3. We have carefully considered the rival submissions of the learned counsel for both parties and we have set out the facts earlier. There is no dispute that the assessee is a subsidiary company and the employees of the holding company were taken over. It is also not disputed that no employee was disqualified for payment of gratuity if their services to the holding company are taken into account. The CIT(A) and the Tribunal have found that the contribution to an approved gratuity fund is an admissible deduction under s. 36(1)(v) of the Act without any further restriction being applied to it or condition being fulfilled by it. Sec. 36(1)(v) of the Act which provides for deduction by way of contribution to an approved gratuity fund reads as under :

"any sum paid by the assessee as an employer by way of contribution towards an approved gratuity fund created by him for the exclusive benefit of his employees under an irrevocable trust;"

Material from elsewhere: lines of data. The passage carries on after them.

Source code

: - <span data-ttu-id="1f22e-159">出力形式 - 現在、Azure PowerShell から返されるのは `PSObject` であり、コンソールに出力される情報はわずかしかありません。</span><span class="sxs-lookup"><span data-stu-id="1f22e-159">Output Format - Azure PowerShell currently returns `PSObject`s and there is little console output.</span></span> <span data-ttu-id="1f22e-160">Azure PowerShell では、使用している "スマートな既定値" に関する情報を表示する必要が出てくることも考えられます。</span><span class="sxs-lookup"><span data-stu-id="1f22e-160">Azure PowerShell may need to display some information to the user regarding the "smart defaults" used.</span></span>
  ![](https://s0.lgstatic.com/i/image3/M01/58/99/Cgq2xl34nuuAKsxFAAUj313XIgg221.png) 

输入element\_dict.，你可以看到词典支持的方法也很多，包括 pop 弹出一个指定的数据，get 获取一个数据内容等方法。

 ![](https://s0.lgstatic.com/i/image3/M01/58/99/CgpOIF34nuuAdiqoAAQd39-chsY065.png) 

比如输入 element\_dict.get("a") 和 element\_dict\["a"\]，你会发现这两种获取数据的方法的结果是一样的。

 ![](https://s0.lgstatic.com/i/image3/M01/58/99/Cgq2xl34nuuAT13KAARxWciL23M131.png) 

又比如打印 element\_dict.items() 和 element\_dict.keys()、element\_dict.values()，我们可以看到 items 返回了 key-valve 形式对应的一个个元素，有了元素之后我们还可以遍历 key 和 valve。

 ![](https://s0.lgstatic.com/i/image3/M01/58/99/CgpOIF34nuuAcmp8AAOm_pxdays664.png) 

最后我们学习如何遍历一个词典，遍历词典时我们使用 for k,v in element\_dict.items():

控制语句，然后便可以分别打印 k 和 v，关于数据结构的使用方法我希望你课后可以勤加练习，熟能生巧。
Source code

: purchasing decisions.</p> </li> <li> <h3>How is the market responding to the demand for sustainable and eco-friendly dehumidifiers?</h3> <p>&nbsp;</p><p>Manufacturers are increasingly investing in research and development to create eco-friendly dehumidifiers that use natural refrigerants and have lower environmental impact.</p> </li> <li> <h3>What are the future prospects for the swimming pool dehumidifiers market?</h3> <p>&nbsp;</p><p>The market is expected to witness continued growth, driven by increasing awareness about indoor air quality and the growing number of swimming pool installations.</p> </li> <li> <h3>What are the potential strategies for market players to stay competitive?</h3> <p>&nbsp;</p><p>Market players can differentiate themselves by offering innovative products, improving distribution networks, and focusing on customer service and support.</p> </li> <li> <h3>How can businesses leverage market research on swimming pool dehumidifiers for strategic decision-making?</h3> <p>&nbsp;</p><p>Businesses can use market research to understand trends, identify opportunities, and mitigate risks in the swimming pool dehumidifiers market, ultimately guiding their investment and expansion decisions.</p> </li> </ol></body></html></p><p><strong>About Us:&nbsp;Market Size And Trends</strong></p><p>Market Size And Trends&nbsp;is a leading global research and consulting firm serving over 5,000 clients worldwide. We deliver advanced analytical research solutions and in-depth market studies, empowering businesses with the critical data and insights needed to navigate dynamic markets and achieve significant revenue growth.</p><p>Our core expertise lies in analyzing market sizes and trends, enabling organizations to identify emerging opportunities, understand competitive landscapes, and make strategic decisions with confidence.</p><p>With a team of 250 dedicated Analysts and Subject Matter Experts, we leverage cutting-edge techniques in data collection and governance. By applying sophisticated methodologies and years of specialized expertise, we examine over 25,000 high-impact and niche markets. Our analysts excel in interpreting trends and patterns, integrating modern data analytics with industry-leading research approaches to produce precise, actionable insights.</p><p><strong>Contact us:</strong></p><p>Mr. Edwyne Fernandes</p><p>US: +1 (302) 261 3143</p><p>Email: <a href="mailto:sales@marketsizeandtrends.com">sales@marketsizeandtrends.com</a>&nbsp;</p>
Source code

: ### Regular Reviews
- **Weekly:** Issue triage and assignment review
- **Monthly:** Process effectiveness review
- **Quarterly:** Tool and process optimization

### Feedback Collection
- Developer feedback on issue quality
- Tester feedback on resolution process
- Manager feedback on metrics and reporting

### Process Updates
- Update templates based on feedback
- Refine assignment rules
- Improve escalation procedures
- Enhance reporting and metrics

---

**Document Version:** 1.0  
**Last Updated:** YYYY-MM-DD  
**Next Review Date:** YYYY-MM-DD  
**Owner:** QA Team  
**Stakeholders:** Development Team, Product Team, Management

The expressions "trust" and "trustee" are defined in cl. (c) of r. 98 under Part XIV under the caption "Approved Gratuity Funds" and the said expressions have been defined as follows :

"trust" means the trust under which the funds is established and "trustee" means a trustee thereof.
Rule 103 of the IT Rules reads as under :
"Rule 103. Ordinary annual contributions. - The ordinary annual contribution by the employer to a fund shall be made on a reasonable basis as may be approved by the CIT having regard to the length of services of each employee concerned so, however, that such contribution shall not exceed 8-1/3 per cent of the salary of each employee during the year."

The CIT(A) and the Tribunal found that the conditions prescribed under s. 36(1)(v) of the Act are fulfilled and there was no violation of any of the rules or there was no excess payment in contravention of the said rules. In considering the question whether the amount paid is allowable under s. 36(1)(v), one has to focus his attention only on the question whether the conditions prescribed in s. 36(1)(v) of the Act are complied with or if the conditions prescribed therein are not complied with. It is not for the Court to travel outside the Rules. The scope of inquiry under s. 36(1)(v) of the Act is limited and inquiry is limited to the question whether the employees for whose benefit funds have been transferred, have put in five years of service or more. The jurisdiction of the ITO in a matter of deduction of the contribution to the approved gratuity fund is limited to the enquiry contemplated by the section and in that context the ITO was not correct in going to the aspect of the question whether the employees have put in five years of service or more, to the assessee or not. The finding of the Tribunal is that all the conditions prescribed under s. 36(1)(v) of the Act as well as the relevant rules have been complied with. Even that apart, when the agreement of transfer is taken into account, it is clear that the employees have rendered continuous service for more than five years. On the facts of the case, we are of the opinion that the Tribunal has come to the correct conclusion in holding that the sum of Rs. 3,97,628, being contribution made by the assessee-company to the approved gratuity fund, is an admissible deduction under s. 36(1)(v) of the Act. Accordingly, we answer the question referred to us in the affirmative and against the Revenue. However, in the circumstances of the case, there will be no order as to costs.